2. In Hotel Imperial v. Hotel Workers' Union 1959 I.L.J. 544 , the Supreme Court has dealt with the extent of the power of the employer to suspend an employee under the ordinary law of master and servant. It is pointed out by the Supreme Court that it is now well settled that the power to suspend, in the sense of a right to forbid a servant to work, is not an implied term in an ordinary contract between master and servant, and that such a power can only be the creature either of a statute governing the contract, or of an express term in the contract itself. In the pr sent case the petitioner does not claim that he has got a right to suspend the second respondent under any contract of service. But he relies on the Articles of Association of the company; but they cannot be considered as terms of a contract of service between the management of the company and its workers. The shareholders have given the management the power of suspension, but the management should have embodied it in the contract of service entered into with the workmen. The Industrial Employment (Standing Orders) Central Rules, which have been framed in exercise of the powers conferred by Section 15, read with Clause (b) of Section 2 of the Industrial Employment (Standing Orders) Act, 1946, refer to the power of suspension. But it is not claimed by the petitioner that the cinema theatre in this case is governed by the Industrial Employment (Standing Orders) Act, 1946.

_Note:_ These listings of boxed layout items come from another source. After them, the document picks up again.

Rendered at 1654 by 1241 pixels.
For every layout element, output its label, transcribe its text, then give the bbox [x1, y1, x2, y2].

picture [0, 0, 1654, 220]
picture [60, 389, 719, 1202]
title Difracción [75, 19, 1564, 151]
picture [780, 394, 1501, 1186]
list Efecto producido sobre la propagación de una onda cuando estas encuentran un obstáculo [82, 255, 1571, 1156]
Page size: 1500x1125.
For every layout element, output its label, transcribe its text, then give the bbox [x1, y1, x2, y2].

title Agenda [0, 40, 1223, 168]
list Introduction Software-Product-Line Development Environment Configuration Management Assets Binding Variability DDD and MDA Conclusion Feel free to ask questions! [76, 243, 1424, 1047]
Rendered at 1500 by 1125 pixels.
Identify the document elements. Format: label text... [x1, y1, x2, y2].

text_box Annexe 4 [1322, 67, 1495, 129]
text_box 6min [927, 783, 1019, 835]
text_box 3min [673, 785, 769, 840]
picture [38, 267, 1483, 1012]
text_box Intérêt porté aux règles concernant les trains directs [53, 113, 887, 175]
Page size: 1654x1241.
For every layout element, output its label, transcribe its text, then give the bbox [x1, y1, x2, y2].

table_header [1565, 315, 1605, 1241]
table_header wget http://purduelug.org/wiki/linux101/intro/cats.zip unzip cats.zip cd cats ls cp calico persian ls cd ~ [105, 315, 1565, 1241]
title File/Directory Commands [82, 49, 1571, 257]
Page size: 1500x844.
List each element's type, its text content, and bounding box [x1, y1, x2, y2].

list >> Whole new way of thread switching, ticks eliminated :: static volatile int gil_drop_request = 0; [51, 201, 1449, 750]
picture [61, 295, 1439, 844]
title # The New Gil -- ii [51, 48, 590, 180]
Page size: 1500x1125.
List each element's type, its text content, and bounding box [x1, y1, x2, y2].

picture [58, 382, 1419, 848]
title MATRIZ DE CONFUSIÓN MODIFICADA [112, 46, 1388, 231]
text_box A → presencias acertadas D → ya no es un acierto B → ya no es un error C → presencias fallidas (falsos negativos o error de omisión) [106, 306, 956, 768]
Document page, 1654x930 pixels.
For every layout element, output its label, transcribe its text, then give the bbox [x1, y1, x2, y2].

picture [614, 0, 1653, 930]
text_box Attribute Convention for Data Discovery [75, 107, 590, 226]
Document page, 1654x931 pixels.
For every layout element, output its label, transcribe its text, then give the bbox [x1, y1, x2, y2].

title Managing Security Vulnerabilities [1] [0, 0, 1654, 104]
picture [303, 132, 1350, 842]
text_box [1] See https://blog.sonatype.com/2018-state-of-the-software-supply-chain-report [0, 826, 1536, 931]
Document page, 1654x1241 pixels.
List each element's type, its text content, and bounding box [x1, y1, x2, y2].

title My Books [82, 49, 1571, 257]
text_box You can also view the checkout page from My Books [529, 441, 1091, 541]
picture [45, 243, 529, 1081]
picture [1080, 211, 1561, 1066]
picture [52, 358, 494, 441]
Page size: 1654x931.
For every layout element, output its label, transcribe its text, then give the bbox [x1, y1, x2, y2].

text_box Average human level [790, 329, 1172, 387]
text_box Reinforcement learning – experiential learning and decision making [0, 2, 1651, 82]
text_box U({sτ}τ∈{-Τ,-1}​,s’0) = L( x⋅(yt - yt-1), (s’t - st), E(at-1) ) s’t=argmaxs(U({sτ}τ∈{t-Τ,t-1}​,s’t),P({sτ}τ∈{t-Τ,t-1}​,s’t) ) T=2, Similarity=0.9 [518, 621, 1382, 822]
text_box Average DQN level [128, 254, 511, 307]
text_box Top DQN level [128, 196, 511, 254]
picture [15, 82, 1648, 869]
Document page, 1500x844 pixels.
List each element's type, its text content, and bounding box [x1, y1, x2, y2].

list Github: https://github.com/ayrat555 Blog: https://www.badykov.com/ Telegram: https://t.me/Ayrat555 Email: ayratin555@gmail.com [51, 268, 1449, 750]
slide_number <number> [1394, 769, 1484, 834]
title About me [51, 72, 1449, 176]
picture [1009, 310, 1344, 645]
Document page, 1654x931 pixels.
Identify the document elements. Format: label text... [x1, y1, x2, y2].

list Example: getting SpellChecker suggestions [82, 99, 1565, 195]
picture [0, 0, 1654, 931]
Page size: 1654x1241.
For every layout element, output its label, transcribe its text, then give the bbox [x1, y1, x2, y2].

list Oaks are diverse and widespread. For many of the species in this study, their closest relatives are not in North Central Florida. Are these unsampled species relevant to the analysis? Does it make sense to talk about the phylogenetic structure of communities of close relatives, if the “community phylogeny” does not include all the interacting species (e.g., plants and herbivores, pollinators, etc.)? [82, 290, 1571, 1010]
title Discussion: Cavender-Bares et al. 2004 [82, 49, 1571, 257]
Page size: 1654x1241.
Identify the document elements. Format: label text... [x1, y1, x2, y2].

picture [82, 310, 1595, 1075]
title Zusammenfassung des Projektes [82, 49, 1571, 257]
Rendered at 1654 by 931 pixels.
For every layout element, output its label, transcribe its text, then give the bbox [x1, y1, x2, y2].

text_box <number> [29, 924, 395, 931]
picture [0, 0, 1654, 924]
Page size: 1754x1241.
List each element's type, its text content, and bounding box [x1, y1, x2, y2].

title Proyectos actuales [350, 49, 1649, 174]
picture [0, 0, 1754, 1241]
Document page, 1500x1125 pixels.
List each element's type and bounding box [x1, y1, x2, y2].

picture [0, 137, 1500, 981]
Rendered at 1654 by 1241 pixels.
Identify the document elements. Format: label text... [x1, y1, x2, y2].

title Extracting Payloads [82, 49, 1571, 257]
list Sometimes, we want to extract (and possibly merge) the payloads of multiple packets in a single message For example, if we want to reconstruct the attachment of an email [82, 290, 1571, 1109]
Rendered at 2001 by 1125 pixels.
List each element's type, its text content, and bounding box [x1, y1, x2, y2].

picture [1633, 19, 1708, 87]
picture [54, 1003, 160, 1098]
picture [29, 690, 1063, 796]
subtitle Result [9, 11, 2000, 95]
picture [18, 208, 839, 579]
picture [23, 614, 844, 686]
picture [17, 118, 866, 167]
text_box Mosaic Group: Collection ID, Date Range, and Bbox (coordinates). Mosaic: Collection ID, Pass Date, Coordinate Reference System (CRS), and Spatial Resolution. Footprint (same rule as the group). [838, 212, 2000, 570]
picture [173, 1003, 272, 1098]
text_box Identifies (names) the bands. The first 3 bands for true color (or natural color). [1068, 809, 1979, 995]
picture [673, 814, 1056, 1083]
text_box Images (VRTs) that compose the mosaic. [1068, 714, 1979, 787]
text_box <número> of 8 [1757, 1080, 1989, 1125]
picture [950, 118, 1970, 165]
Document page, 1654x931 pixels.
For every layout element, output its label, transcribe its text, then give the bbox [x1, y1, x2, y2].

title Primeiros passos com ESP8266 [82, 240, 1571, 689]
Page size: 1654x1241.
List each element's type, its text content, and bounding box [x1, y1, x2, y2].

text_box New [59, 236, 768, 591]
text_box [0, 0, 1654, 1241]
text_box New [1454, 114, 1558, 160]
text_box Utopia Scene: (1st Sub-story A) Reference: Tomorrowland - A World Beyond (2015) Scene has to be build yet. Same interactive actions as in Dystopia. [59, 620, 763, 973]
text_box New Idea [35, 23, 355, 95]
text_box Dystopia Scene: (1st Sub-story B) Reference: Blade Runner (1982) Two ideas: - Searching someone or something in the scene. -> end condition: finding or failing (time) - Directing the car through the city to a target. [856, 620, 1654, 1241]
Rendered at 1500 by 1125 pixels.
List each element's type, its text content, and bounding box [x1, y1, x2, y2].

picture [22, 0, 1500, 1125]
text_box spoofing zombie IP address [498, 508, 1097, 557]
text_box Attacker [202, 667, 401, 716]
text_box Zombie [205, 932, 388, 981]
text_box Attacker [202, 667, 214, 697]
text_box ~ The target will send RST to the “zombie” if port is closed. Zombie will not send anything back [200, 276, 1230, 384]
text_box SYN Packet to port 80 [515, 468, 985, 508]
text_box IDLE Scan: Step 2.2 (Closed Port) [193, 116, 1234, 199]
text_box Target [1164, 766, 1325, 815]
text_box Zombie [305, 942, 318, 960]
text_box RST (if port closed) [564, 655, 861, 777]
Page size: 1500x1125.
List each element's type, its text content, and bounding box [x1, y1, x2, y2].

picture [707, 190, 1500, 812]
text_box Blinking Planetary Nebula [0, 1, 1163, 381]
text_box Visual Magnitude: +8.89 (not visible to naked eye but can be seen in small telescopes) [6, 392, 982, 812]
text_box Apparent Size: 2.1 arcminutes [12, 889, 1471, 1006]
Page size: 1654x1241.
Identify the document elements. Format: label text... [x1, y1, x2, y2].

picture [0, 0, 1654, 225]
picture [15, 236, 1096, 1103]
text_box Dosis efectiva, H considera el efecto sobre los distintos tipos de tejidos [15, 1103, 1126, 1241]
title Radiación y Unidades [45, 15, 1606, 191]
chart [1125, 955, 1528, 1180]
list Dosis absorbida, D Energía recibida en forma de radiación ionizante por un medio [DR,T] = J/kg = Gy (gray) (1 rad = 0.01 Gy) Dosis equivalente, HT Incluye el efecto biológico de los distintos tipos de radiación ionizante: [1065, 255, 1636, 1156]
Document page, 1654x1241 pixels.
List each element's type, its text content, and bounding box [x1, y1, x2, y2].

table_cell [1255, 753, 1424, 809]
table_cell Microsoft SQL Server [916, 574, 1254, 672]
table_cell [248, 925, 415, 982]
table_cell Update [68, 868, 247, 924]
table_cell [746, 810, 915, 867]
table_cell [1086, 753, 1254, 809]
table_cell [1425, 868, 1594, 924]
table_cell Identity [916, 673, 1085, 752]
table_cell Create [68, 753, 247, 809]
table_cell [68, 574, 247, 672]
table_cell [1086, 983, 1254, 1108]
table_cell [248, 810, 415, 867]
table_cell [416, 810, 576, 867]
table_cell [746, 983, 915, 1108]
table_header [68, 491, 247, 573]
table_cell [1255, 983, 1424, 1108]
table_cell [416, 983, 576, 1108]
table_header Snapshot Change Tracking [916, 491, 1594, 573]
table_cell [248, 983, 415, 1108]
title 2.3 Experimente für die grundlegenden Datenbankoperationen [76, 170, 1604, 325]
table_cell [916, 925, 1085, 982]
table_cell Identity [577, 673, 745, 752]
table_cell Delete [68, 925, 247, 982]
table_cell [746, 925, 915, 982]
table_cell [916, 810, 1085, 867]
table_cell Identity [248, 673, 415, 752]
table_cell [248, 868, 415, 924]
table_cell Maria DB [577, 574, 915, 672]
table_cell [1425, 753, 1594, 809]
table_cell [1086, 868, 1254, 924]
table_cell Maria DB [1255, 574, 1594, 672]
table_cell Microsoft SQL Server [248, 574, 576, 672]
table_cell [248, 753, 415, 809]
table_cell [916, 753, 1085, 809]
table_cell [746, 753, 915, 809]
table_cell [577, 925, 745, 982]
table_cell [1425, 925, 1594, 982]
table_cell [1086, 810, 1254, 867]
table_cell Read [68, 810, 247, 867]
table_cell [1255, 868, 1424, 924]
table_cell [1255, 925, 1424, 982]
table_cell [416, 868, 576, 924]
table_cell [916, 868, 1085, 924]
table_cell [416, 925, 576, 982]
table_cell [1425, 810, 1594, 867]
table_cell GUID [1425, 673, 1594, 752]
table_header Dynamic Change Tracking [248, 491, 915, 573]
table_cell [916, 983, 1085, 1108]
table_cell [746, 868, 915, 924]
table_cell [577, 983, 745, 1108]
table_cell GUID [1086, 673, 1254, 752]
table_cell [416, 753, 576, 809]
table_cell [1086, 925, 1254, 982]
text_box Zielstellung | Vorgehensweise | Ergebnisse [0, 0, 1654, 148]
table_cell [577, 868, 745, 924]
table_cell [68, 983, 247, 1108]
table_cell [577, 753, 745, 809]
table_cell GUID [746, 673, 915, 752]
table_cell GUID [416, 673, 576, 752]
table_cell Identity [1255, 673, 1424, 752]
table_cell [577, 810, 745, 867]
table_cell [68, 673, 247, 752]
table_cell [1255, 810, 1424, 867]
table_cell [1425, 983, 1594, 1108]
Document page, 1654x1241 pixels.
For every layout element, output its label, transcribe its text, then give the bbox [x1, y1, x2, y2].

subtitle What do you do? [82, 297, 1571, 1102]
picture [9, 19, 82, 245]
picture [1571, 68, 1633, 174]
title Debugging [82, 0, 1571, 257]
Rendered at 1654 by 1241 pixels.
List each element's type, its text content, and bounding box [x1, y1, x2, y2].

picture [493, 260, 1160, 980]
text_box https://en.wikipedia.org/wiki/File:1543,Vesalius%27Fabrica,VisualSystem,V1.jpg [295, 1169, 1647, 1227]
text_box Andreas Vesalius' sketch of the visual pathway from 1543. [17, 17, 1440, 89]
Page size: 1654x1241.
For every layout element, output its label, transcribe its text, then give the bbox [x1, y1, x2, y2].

3. Learned advocate for the petitioner relied on the decision in Central Bank of India v. Rajagopalan 1963 I .L.J. 89. This decision refers to claims which would not fall under Section 33C(2) of the Industrial Disputes Act hereinafter referred to as the Act. It is held that if an employee is dismissed or demoted and it is his case that the dismissal or demotion is wrongful, it would not be open to him to make a claim for recovery of his salary or wages under Section 33C(2a) of the Act. It is also pointed out in this decision that the worker's demotion or dismissal may give rise to an industrial dispute, which may be approximately tried, but once it is shown that the employer has dismissed or demoted him, a claim that the dismissal or demotion is unlawful and, therefore, the employee continues to be the workman of the employer and is entitled to the benefits due to him under a pre-existing contract, cannot be made under Section 33C(2) of the Act. This decision has been followed in East India Coal Co. v. Rameshwar 1968 I.L.J. 6 . But the workman in this case does not dispute the fact of suspension, His contention is that under the terms of his contract of service, he cannot be deprived of his wages even dining the period of suspension, Learned advocate for the second respondent brought to my notice the decision of the Supreme Court in New Taj Mahal Cafe (P) Ltd. v. Labour Court, Hubli and Anr. 1970 I.L.J. 51, which held that the Labour Court was competent to arrive at a finding that the suspension of the workman did not extinguish his right to receive his wages for the period of suspension because of the conditions of service and compute the amount claimed by him under Section 33C(2) of the Act, He has also referred to the decision of Natesan, J. in C.R.P. 308 of 1968 (unreported) to the same effect.

4. There is no error apparent on the face of the record in the order of the first respondent. The writ petition is liable to be dismissed and it is hereby dismissed. No order as to costs.